— PROVIDED PASSAGE —
Hacker News new | ask | show | jobs
by opportune 3190 days ago
Typo when you don't have the right kind of repos starred: "yeild" should be yield

I've worked with NLP a bit before, but haven't worked with LDA and have only read the wikipedia article and gensim documentation. One thing I don't understand is why you only generate a single topic for each user, and then query the top n (5) terms. From what I understand of LDA, its usefulness is in partitioning text into k separate topics based on how often words are used in similar contexts. In my mind, this is more or less analogous (please tell me if this is wrong) to finding k centroids for a vector representation of text after training a word2vec mapping (in an appropriately low dimension given the document size) on that text. However, if you are only finding a single topic, you are only using one centroid, so your search will be the n tokens that are closest to the centroid. I'm pretty sure that the tokens (from the text) closest to the centroid of a word2vec mapping trained on a text will mostly consist of high-frequency words and semi-stop words (by this I mean words used in varied contexts because of their use in language, but not filtered by the stop word check).

Then if someone has many different topical interests, LDA might over-represent whichever topic has the plurality of text dedicated to it. For example if my starred repos are something like 30% Fortran, 30% Javascript, 40% Java, I believe your algorithm will mostly contain Java terms as queries. This seems to run counter to the goal of using LDA, which would be (to my understanding) to identify these latent topics and give relevant queries for each one / combining them.

I think a good way to address this would be to implement some way to change the default number of topics. One approach may be to use a trained (perhaps on github instances itself) word2vec instance to determine the "spread" of the incoming tokens: you could construct cliques based on pairwise distance between vectors and do something with that (let k be the number of cliques, or the number of cliques of size greater than m, etc.).

A different approach might be to precompute the vector average of each github repo. Then you could perform richer comparisons directly to documents (e.g. compare each clique's centroid to the repos) without directly querying github for tons of repos.

1 comments

Thanks for your suggestions. Will keep track of it and try including them in the next run. Raise it as an issue if it bothers you a lot.

Also, I have rectified the typo.

— DATA FOR REVIEW —
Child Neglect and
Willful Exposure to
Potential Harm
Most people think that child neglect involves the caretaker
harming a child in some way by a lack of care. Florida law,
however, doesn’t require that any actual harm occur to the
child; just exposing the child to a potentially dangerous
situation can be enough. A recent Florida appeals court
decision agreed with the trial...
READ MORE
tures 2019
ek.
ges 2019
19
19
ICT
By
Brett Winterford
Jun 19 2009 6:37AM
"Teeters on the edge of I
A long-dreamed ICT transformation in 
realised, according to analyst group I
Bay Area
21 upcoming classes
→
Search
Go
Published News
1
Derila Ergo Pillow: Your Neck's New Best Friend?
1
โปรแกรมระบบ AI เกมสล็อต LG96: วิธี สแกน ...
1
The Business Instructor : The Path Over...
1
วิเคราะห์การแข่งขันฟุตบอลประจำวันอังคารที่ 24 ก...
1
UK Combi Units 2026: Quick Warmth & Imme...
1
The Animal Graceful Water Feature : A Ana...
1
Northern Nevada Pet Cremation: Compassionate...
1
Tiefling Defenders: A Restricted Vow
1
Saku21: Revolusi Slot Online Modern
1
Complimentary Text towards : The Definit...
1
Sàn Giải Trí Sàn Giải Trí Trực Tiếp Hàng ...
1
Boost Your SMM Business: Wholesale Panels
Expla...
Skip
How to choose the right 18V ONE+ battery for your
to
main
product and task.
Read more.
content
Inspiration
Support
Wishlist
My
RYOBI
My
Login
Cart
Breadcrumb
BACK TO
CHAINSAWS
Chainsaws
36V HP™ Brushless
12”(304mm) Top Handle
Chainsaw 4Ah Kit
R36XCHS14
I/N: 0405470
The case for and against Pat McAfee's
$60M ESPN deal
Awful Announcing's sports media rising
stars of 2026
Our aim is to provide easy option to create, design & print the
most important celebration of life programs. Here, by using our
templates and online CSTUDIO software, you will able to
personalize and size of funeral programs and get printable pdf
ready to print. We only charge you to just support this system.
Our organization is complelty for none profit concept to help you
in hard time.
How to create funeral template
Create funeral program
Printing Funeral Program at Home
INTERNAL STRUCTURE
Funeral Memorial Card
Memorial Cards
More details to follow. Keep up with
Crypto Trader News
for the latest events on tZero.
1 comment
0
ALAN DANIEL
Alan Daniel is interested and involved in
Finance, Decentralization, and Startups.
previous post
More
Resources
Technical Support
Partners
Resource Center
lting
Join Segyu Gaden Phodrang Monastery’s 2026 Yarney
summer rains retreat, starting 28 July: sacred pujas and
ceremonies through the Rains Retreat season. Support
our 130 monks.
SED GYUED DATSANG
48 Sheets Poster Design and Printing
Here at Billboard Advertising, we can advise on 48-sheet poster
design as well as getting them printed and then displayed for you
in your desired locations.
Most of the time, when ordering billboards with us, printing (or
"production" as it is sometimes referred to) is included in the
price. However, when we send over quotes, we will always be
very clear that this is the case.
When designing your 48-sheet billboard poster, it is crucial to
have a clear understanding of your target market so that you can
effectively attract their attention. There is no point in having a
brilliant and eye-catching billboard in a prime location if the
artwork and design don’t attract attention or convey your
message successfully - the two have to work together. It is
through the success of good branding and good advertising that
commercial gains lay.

— TASK TO COMPLETE —
In the thread on using LDA for starred repos, what percentage breakdown of starred repos does the commenter give as an example? None of the entries is needed for this work.

— ANSWER BOX —
30% Fortran, 30% Javascript, and 40% Java.